FATIGUE AND CREEP-FATIGUE DAMAGE OF AUSTENITIC STAINLESS-STEELS UNDER MULTIAXIAL LOADING

The objectives of the present study are to observe and model physical damage induced by cyclic multiaxial (tension-torsion) loading of 316L stainless steel both at room temperature and at elevated temperature (600-degrees-C). Four types of experiments were carried out on thin tubular specimens: (a) continuous pure fatigue (PF) tests; (b) PF sequential tests with different sequences of push-pull and torsional loading; (c) creep-fatigue (CF) tests with superimposed hold time at maximum tensile strain; and (d) sequential tests involving sequences of PF and CF loadings.
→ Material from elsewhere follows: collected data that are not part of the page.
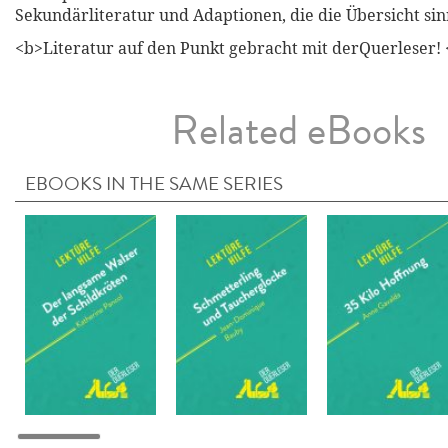
Sekundärliteratur und Adaptionen, die die Übersicht sin
<b>Literatur auf den Punkt gebracht mit derQuerleser! 
Related eBooks
EBOOKS IN THE SAME SERIES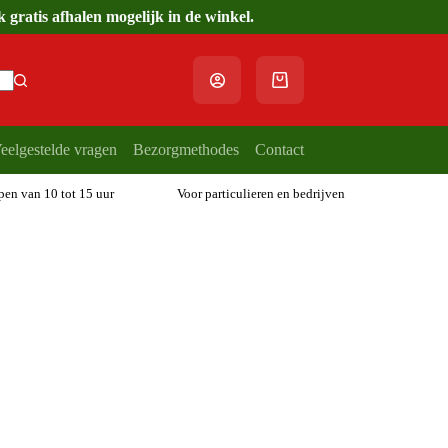
gratis afhalen mogelijk in de winkel.
Winkelwagen
eelgestelde vragen
Bezorgmethodes
Contact
open van 10 tot 15 uur
Voor particulieren en bedrijven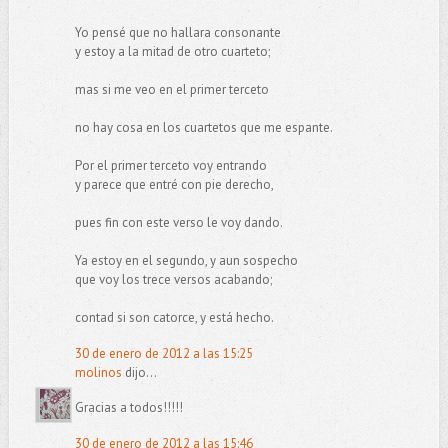
Yo pensé que no hallara consonante
y estoy a la mitad de otro cuarteto;
mas si me veo en el primer terceto
no hay cosa en los cuartetos que me espante.
Por el primer terceto voy entrando
y parece que entré con pie derecho,
pues fin con este verso le voy dando.
Ya estoy en el segundo, y aun sospecho
que voy los trece versos acabando;
contad si son catorce, y está hecho.
30 de enero de 2012 a las 15:25
molinos
dijo...
Gracias a todos!!!!!
30 de enero de 2012 a las 15:46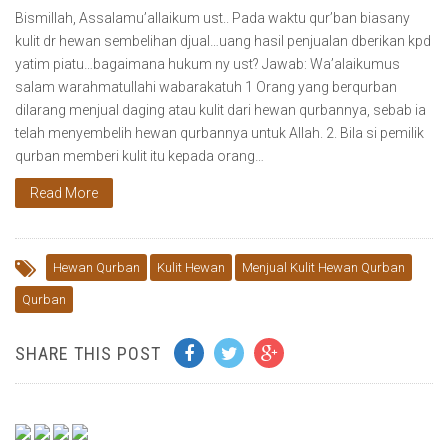
Bismillah, Assalamu’allaikum ust.. Pada waktu qur’ban biasany
kulit dr hewan sembelihan djual…uang hasil penjualan dberikan kpd
yatim piatu…bagaimana hukum ny ust? Jawab: Wa’alaikumus
salam warahmatullahi wabarakatuh 1 Orang yang berqurban
dilarang menjual daging atau kulit dari hewan qurbannya, sebab ia
telah menyembelih hewan qurbannya untuk Allah. 2. Bila si pemilik
qurban memberi kulit itu kepada orang…
Read More
Hewan Qurban
Kulit Hewan
Menjual Kulit Hewan Qurban
Qurban
SHARE THIS POST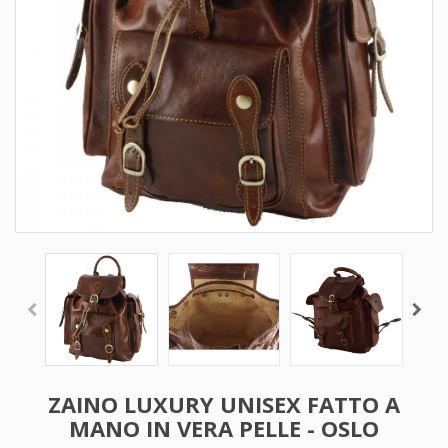
ZAINO LUXURY UNISEX FATTO A
MANO IN VERA PELLE - OSLO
Optical microscopy and scanning electron microscopy (SEM) were used to study quantitatively the damage, in particular, to determine the orientation of cracks and to measure the kinetics of crack nucleation and crack growth. It is shown that in pure fatigue at 600-degrees-C, the classical crack initiation stage I is bypassed due to a strong interaction between cyclic plasticity, oxidation, and cracking. Intense slip bands act as diffusional short circuits, leading to the formation of external (Fe2O3) and internal ((FeCr)3O4) oxide scales. The orientation of the microcracks during initiation and propagation stages, which is strongly affected by oxidation effects, explains qualitatively the significant deviations observed in the sequential tests from the Miner linear damage cumulative rule. It is also shown that creep-fatigue damage, which involves intergranular damage, is a complex process rather than a simple superposition of fatigue and creep damage. A stochastic model based on a Monte-Carlo simulation is developed. This model, which accounts very well for the situations in which crack initiation and crack propagation are coplanar, includes damage equations based on quantitative metallographical observations. Damage is modeled as the continuous nucleation of a population of growing cracks which eventually coalesce to lead to final fracture. It is shown that this simulation is able to reproduce with a good accuracy the fatigue lives measured under multiaxial continuous and sequential tests.